July 1, 2012 in Library Corner

By Robin Jacobson.

In January 1997, Madeleine Korbel Albright made history by becoming the first female Secretary of State. Almost immediately, a startling Washington Post story shattered Secretary Albright’s lifelong belief in her Catholic Czechoslovak heritage. The Post reported that Albright’s parents were Jewish and that three of her grandparents, as well as many other relatives, perished in concentration camps. In her engrossing memoir, Prague Winter: A Personal Story of Remembrance and War, 1937-1948 (2012), Albright confronts these revelations and explores World War II history.

The Infamous Munich Agreement

The early years of Albright’s life in Czechoslovakia were pivotal ones in the history of World War II.  In 1938, the year after Albright was born, Nazi Germany demanded the right to annex part of Czechoslovakia – the Sudetenland – on the pretext of liberating the ethnic Germans who lived there.

Still haunted by the horrors of World War I, Britain and France were reluctant to wage war over Czechoslovakia. The Western powers, Albright writes, discounted Czechoslovakia as “a faraway place that few people in such capitals as London and Washington had visited or even knew how to spell.” She continues, “Czechoslovakia was not thought to be worth fighting for, so it was sacrificed in the quest for peace.”
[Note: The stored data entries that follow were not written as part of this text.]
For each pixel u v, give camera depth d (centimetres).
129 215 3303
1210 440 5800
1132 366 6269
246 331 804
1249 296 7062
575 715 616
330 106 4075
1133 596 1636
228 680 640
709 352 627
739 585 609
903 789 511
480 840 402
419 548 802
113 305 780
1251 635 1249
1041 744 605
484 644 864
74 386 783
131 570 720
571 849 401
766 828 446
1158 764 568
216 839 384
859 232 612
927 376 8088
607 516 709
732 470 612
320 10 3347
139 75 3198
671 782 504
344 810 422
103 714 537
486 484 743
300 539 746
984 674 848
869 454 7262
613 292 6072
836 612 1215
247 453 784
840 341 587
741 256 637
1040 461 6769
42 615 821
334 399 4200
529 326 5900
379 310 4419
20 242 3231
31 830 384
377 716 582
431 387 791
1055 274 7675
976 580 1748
The sacrifice failed to appease Hitler. Less than six months after the Munich Agreement, in which Britain, France, and Italy (Czechoslovakia was not represented) agreed to cede the Sudetenland to Germany, Hitler seized the rest of Czechoslovakia and embarked on his conquest of Europe.

A Family in Exile

After the Nazi takeover of Czechoslovakia, Albright’s family escaped to London. There, Albright’s diplomat father, Josef Korbel, served the Czechoslovak government-in-exile. He directed wartime radio programs that were broadcast to partisans in Czechoslovakia, who risked the death penalty for tuning in to a foreign radio station.

After the war, the Korbels returned to Czechoslovakia. Then, the Communist takeover in 1948 forced the family to flee once more. Granted political asylum by the United States, Josef Korbel became a distinguished professor of international relations at the University of Denver.
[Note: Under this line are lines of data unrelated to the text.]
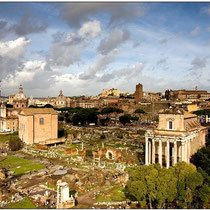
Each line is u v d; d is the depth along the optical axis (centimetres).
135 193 5275
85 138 15162
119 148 12100
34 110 13925
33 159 10456
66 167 9194
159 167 5859
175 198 5506
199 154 7412
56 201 6197
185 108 18612
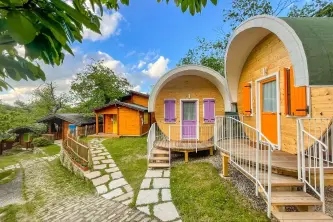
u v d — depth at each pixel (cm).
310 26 327
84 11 108
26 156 1545
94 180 654
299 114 402
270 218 335
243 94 637
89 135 1634
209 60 1485
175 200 455
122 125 1570
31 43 74
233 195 449
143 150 1005
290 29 324
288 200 316
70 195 612
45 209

While still in England, the Korbels and four-year-old Madeleine converted to Catholicism, although Albright does not remember the baptism ceremony. Her parents never mentioned their Jewish heritage to Albright and her younger siblings. Albright grew up a believing Catholic, but became Episcopalian when she married to please her husband’s family.

Trying to fathom her parents’ religious conversion from the distance of more than half a century, Albright speculates that her parents primarily identified as patriotic Czechoslovak democrats; she believes they felt no religious connection to Judaism. Indeed, the Korbels’ 1935 marriage certificate identifies them as bez vyznání (without religious confession). She suspects that the Korbels decided that their children would live easier lives as Christians.  Says Albright, “The reasons for such a conclusion, in the Europe of 1941, need little explanation.”

Albright grew up without extended family but never imagined that her family tree had been “stripped bare” by the Holocaust. After the Washington Post revelations, Albright paid an emotional visit to Prague’s Pinkas synagogue, where she found the names of her grandparents and many other relatives among the 80,000 names of Holocaust murder victims inscribed on memorial walls.